Search the data below for the line containing "X117100000Y-92435000D03*", then please set down that line and all remaining ones exactly as written.

◆ **Input records**

[Start of Attachment]

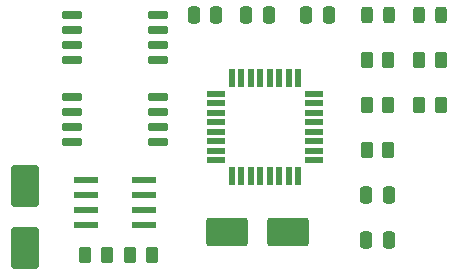
<source format=gtp>
%TF.GenerationSoftware,KiCad,Pcbnew,9.0.4*%
%TF.CreationDate,2025-09-27T01:32:14+08:00*%
%TF.ProjectId,KiCAD_Proj (MCU datalogger),4b694341-445f-4507-926f-6a20284d4355,rev?*%
%TF.SameCoordinates,Original*%
%TF.FileFunction,Paste,Top*%
%TF.FilePolarity,Positive*%
%FSLAX46Y46*%
G04 Gerber Fmt 4.6, Leading zero omitted, Abs format (unit mm)*
G04 Created by KiCad (PCBNEW 9.0.4) date 2025-09-27 01:32:14*
%MOMM*%
%LPD*%
G01*
G04 APERTURE LIST*
G04 Aperture macros list*
%AMRoundRect*
0 Rectangle with rounded corners*
0 $1 Rounding radius*
0 $2 $3 $4 $5 $6 $7 $8 $9 X,Y pos of 4 corners*
0 Add a 4 corners polygon primitive as box body*
4,1,4,$2,$3,$4,$5,$6,$7,$8,$9,$2,$3,0*
0 Add four circle primitives for the rounded corners*
1,1,$1+$1,$2,$3*
1,1,$1+$1,$4,$5*
1,1,$1+$1,$6,$7*
1,1,$1+$1,$8,$9*
0 Add four rect primitives between the rounded corners*
20,1,$1+$1,$2,$3,$4,$5,0*
20,1,$1+$1,$4,$5,$6,$7,0*
20,1,$1+$1,$6,$7,$8,$9,0*
20,1,$1+$1,$8,$9,$2,$3,0*%
G04 Aperture macros list end*
%ADD10RoundRect,0.250000X0.262500X0.450000X-0.262500X0.450000X-0.262500X-0.450000X0.262500X-0.450000X0*%
%ADD11RoundRect,0.243750X-0.243750X-0.456250X0.243750X-0.456250X0.243750X0.456250X-0.243750X0.456250X0*%
%ADD12RoundRect,0.250000X0.250000X0.475000X-0.250000X0.475000X-0.250000X-0.475000X0.250000X-0.475000X0*%
%ADD13RoundRect,0.250000X-0.250000X-0.475000X0.250000X-0.475000X0.250000X0.475000X-0.250000X0.475000X0*%
%ADD14RoundRect,0.076250X-0.768750X-0.228750X0.768750X-0.228750X0.768750X0.228750X-0.768750X0.228750X0*%
%ADD15RoundRect,0.250000X-0.262500X-0.450000X0.262500X-0.450000X0.262500X0.450000X-0.262500X0.450000X0*%
%ADD16RoundRect,0.250001X0.949999X-1.499999X0.949999X1.499999X-0.949999X1.499999X-0.949999X-1.499999X0*%
%ADD17RoundRect,0.068750X-0.666250X-0.206250X0.666250X-0.206250X0.666250X0.206250X-0.666250X0.206250X0*%
%ADD18RoundRect,0.068750X-0.206250X-0.666250X0.206250X-0.666250X0.206250X0.666250X-0.206250X0.666250X0*%
%ADD19RoundRect,0.250001X1.499999X0.949999X-1.499999X0.949999X-1.499999X-0.949999X1.499999X-0.949999X0*%
%ADD20RoundRect,0.073750X-0.911250X-0.221250X0.911250X-0.221250X0.911250X0.221250X-0.911250X0.221250X0*%
G04 APERTURE END LIST*
D10*
%TO.C,R3*%
X124737500Y-90170000D03*
X122912500Y-90170000D03*
%TD*%
D11*
%TO.C,D1*%
X127332500Y-78740000D03*
X129207500Y-78740000D03*
%TD*%
D10*
%TO.C,R2*%
X104695000Y-99060000D03*
X102870000Y-99060000D03*
%TD*%
D12*
%TO.C,C2*%
X124775000Y-93980000D03*
X122875000Y-93980000D03*
%TD*%
%TO.C,C4*%
X124775000Y-97790000D03*
X122875000Y-97790000D03*
%TD*%
D13*
%TO.C,C3*%
X112715000Y-78740000D03*
X114615000Y-78740000D03*
%TD*%
D10*
%TO.C,R5*%
X129182500Y-82550000D03*
X127357500Y-82550000D03*
%TD*%
D14*
%TO.C,U1*%
X97960000Y-85725000D03*
X97960000Y-86995000D03*
X97960000Y-88265000D03*
X97960000Y-89535000D03*
X105240000Y-89535000D03*
X105240000Y-88265000D03*
X105240000Y-86995000D03*
X105240000Y-85725000D03*
%TD*%
D15*
%TO.C,R7*%
X122912500Y-82550000D03*
X124737500Y-82550000D03*
%TD*%
D11*
%TO.C,D2*%
X122887500Y-78740000D03*
X124762500Y-78740000D03*
%TD*%
D16*
%TO.C,Y1*%
X93980000Y-98485000D03*
X93980000Y-93285000D03*
%TD*%
D13*
%TO.C,C5*%
X117795000Y-78740000D03*
X119695000Y-78740000D03*
%TD*%
D17*
%TO.C,U4*%
X110130000Y-85465000D03*
X110130000Y-86265000D03*
X110130000Y-87065000D03*
X110130000Y-87865000D03*
X110130000Y-88665000D03*
X110130000Y-89465000D03*
X110130000Y-90265000D03*
X110130000Y-91065000D03*
D18*
X111500000Y-92435000D03*
X112300000Y-92435000D03*
X113100000Y-92435000D03*
X113900000Y-92435000D03*
X114700000Y-92435000D03*
X115500000Y-92435000D03*
X116300000Y-92435000D03*
X117100000Y-92435000D03*
D17*
X118470000Y-91065000D03*
X118470000Y-90265000D03*
X118470000Y-89465000D03*
X118470000Y-88665000D03*
X118470000Y-87865000D03*
X118470000Y-87065000D03*
X118470000Y-86265000D03*
X118470000Y-85465000D03*
D18*
X117100000Y-84095000D03*
X116300000Y-84095000D03*
X115500000Y-84095000D03*
X114700000Y-84095000D03*
X113900000Y-84095000D03*
X113100000Y-84095000D03*
X112300000Y-84095000D03*
X111500000Y-84095000D03*
%TD*%
D10*
%TO.C,R4*%
X124737500Y-86360000D03*
X122912500Y-86360000D03*
%TD*%
D19*
%TO.C,Y2*%
X116265000Y-97155000D03*
X111065000Y-97155000D03*
%TD*%
D13*
%TO.C,C1*%
X108270000Y-78740000D03*
X110170000Y-78740000D03*
%TD*%
D15*
%TO.C,R1*%
X99060000Y-99060000D03*
X100885000Y-99060000D03*
%TD*%
D14*
%TO.C,U3*%
X97960000Y-78740000D03*
X97960000Y-80010000D03*
X97960000Y-81280000D03*
X97960000Y-82550000D03*
X105240000Y-82550000D03*
X105240000Y-81280000D03*
X105240000Y-80010000D03*
X105240000Y-78740000D03*
%TD*%
D15*
%TO.C,R6*%
X127357500Y-86360000D03*
X129182500Y-86360000D03*
%TD*%
D20*
%TO.C,U2*%
X99125000Y-92710000D03*
X99125000Y-93980000D03*
X99125000Y-95250000D03*
X99125000Y-96520000D03*
X104075000Y-96520000D03*
X104075000Y-95250000D03*
X104075000Y-93980000D03*
X104075000Y-92710000D03*
%TD*%
M02*

</source>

[End of Attachment]

◆ **Output of the task**
X117100000Y-92435000D03*
D17*
X118470000Y-91065000D03*
X118470000Y-90265000D03*
X118470000Y-89465000D03*
X118470000Y-88665000D03*
X118470000Y-87865000D03*
X118470000Y-87065000D03*
X118470000Y-86265000D03*
X118470000Y-85465000D03*
D18*
X117100000Y-84095000D03*
X116300000Y-84095000D03*
X115500000Y-84095000D03*
X114700000Y-84095000D03*
X113900000Y-84095000D03*
X113100000Y-84095000D03*
X112300000Y-84095000D03*
X111500000Y-84095000D03*
%TD*%
D10*
%TO.C,R4*%
X124737500Y-86360000D03*
X122912500Y-86360000D03*
%TD*%
D19*
%TO.C,Y2*%
X116265000Y-97155000D03*
X111065000Y-97155000D03*
%TD*%
D13*
%TO.C,C1*%
X108270000Y-78740000D03*
X110170000Y-78740000D03*
%TD*%
D15*
%TO.C,R1*%
X99060000Y-99060000D03*
X100885000Y-99060000D03*
%TD*%
D14*
%TO.C,U3*%
X97960000Y-78740000D03*
X97960000Y-80010000D03*
X97960000Y-81280000D03*
X97960000Y-82550000D03*
X105240000Y-82550000D03*
X105240000Y-81280000D03*
X105240000Y-80010000D03*
X105240000Y-78740000D03*
%TD*%
D15*
%TO.C,R6*%
X127357500Y-86360000D03*
X129182500Y-86360000D03*
%TD*%
D20*
%TO.C,U2*%
X99125000Y-92710000D03*
X99125000Y-93980000D03*
X99125000Y-95250000D03*
X99125000Y-96520000D03*
X104075000Y-96520000D03*
X104075000Y-95250000D03*
X104075000Y-93980000D03*
X104075000Y-92710000D03*
%TD*%
M02*

</source>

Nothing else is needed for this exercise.